Large developers are now thinking in terms of self-sustained ecosystems. Wherever there are large office developments, the first two social infrastructures that follow are schools and hotels. These are essential, and many developers prefer to control these assets themselves because they have a captive audience. This model strengthens townships and improves residential demand around them.
The pipeline looks strong for 2026, both in terms of demand and supply. However, supply will be uneven. In cities like Mumbai and Gurgaon, supply constraints in prime office locations are already pushing rentals upward. India could see rental growth at a time when some global markets are under pressure.
Globally, uncertainty affects decision-making. Geopolitical tensions don’t necessarily stop demand, but they delay decisions. Inflation and interest rates remain the two biggest macro variables. India has managed both reasonably well so far. If interest rates soften further, that would be a positive development. However, much depends on global factors such as oil prices, currencies, and economic conditions in the US and Europe.
AI is a major disruptor, faster and more impactful than anything we’ve seen before. Some roles will become redundant, but new roles will also be created. The key challenge for India is continuous upskilling. India’s strength lies in its scale of skilled talent. While many countries have talent, none match India’s depth and volume. However, skill development must keep pace with technological change.
The next big inflection point for Indian commercial real estate is talent and skills. Real estate follows talent, not the other way around. Companies will continue to come to India if it remains cost-competitive and skill-rich. Manufacturing must scale up alongside services. The good news is that growth is seen in electronics, auto, and industrial manufacturing, supported by PLI schemes and infrastructure development. Data centres are another long-term opportunity, though they are capital-intensive and technically complex. Growth will be steady, not explosive, but it will expand beyond Mumbai and Chennai over time.
From a real estate and economic standpoint, the effectiveness of the Union Budget 2026 will depend on how well it stimulates consumption while sustaining the government’s strong push on infrastructure. Measures that improve housing affordability, through tax incentives, easier financing conditions, and support for schemes like PM Awas Yojana, can significantly revive end-user demand. At the same time, making REIT structures more tax-efficient will help attract long-term institutional capital into commercial real estate, particularly as demand continues to be driven by global capability centres and India’s services sector.

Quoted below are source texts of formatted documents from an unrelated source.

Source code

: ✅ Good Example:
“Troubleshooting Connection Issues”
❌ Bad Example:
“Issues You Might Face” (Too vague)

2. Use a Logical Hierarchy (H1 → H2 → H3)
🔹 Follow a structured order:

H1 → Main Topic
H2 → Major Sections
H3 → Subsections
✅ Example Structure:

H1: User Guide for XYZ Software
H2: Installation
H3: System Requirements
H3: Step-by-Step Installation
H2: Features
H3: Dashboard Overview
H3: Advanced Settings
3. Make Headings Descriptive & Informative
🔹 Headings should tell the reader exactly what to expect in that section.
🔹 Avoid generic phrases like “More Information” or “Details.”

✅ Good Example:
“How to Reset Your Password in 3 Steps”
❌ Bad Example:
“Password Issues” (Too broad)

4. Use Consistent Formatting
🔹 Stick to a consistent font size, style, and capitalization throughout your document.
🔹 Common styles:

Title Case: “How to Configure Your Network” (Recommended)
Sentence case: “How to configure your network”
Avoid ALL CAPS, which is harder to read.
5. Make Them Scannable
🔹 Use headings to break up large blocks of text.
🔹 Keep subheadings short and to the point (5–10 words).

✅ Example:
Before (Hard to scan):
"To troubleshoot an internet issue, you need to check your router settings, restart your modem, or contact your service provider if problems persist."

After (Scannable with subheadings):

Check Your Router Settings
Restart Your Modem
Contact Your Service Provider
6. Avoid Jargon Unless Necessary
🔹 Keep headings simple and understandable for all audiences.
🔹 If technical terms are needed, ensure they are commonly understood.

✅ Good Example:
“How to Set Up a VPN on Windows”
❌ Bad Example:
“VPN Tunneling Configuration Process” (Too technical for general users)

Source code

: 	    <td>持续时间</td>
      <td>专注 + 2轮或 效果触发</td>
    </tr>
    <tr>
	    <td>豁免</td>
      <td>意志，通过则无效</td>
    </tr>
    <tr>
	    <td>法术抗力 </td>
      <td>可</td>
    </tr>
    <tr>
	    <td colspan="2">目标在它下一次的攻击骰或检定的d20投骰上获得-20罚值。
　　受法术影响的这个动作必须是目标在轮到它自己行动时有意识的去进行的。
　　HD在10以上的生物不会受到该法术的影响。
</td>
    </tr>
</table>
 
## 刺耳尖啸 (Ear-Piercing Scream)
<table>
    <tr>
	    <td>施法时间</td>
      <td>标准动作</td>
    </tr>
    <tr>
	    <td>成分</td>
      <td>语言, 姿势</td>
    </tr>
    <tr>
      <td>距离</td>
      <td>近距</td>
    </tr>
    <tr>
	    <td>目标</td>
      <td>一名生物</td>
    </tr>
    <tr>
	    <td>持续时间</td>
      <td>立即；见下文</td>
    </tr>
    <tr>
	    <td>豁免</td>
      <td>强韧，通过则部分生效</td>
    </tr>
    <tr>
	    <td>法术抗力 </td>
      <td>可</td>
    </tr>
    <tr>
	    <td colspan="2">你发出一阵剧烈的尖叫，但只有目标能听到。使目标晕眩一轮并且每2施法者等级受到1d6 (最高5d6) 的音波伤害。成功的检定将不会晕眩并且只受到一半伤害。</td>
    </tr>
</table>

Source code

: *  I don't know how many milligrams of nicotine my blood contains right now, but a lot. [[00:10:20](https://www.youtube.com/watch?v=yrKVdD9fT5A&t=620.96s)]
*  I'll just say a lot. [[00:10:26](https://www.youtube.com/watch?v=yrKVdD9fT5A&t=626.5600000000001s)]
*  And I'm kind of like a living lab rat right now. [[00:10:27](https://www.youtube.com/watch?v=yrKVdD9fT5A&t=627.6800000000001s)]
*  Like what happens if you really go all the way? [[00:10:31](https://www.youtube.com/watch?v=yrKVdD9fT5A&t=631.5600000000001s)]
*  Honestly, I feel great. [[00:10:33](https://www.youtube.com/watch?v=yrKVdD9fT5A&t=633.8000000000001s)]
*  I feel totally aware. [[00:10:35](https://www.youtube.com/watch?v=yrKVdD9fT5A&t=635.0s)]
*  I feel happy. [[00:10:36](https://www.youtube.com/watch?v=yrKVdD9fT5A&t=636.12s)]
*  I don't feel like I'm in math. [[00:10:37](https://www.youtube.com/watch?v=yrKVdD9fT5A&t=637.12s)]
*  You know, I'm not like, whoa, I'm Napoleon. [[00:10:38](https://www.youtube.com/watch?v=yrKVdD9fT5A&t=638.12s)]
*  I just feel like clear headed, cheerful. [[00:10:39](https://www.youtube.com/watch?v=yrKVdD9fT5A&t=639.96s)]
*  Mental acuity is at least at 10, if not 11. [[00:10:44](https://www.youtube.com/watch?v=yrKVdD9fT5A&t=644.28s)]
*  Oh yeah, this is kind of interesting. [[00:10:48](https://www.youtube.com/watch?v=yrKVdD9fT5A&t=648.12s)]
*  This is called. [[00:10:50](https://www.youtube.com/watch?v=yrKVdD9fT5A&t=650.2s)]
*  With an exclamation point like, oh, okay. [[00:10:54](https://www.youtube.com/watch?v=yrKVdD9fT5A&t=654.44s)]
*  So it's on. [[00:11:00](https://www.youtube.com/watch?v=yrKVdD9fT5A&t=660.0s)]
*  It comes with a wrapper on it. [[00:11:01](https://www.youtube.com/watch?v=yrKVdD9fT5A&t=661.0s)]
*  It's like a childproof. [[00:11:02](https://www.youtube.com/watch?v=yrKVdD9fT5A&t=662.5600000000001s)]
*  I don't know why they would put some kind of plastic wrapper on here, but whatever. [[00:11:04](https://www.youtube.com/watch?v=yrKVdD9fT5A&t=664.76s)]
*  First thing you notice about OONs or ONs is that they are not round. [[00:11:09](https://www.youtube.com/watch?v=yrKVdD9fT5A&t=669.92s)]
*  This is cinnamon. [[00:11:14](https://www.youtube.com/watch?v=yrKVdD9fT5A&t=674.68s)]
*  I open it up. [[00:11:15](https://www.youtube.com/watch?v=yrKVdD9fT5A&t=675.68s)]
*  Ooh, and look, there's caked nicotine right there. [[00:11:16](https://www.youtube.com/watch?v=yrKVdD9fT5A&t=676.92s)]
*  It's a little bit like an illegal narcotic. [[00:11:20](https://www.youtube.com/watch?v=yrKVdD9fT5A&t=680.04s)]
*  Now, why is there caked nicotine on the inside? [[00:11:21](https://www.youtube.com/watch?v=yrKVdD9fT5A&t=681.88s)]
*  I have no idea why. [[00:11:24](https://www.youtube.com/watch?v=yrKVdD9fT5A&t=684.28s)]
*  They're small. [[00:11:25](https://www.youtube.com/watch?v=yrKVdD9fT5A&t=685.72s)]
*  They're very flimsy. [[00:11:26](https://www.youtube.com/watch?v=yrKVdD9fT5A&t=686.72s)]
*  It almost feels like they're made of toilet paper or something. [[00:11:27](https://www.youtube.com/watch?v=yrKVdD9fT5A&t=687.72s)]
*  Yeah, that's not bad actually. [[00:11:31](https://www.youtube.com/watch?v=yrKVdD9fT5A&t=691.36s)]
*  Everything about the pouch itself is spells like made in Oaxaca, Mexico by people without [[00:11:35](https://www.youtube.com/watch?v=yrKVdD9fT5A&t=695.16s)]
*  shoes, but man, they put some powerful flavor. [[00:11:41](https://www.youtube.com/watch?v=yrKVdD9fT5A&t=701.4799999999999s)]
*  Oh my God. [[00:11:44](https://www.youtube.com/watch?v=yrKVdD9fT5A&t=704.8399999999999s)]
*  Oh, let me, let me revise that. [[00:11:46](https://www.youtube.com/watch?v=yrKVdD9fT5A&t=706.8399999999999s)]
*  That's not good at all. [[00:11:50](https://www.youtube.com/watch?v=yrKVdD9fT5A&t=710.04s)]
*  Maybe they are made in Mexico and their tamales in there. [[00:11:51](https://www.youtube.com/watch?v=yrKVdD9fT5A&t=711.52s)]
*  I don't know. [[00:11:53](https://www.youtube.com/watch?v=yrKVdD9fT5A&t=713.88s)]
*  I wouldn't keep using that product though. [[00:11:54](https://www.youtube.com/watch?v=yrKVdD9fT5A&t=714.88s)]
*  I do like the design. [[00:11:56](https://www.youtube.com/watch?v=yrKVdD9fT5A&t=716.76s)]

On the supply side, continued and higher allocations to infrastructure—roads, metros, airports, and logistics—are critical as they improve connectivity, unlock new land for development, and reduce structural bottlenecks, including high land costs. Manufacturing and logistics real estate will also benefit if the Budget builds further on the PLI framework, as India cannot rely on services growth alone. For affordable housing, deeper public-private partnerships and targeted incentives for developers are essential to make projects viable amid rising land and construction costs. Ultimately, while the Budget can provide the fiscal direction, timely implementation of infrastructure projects will be the key determinant of sustained growth across real estate and the wider economy.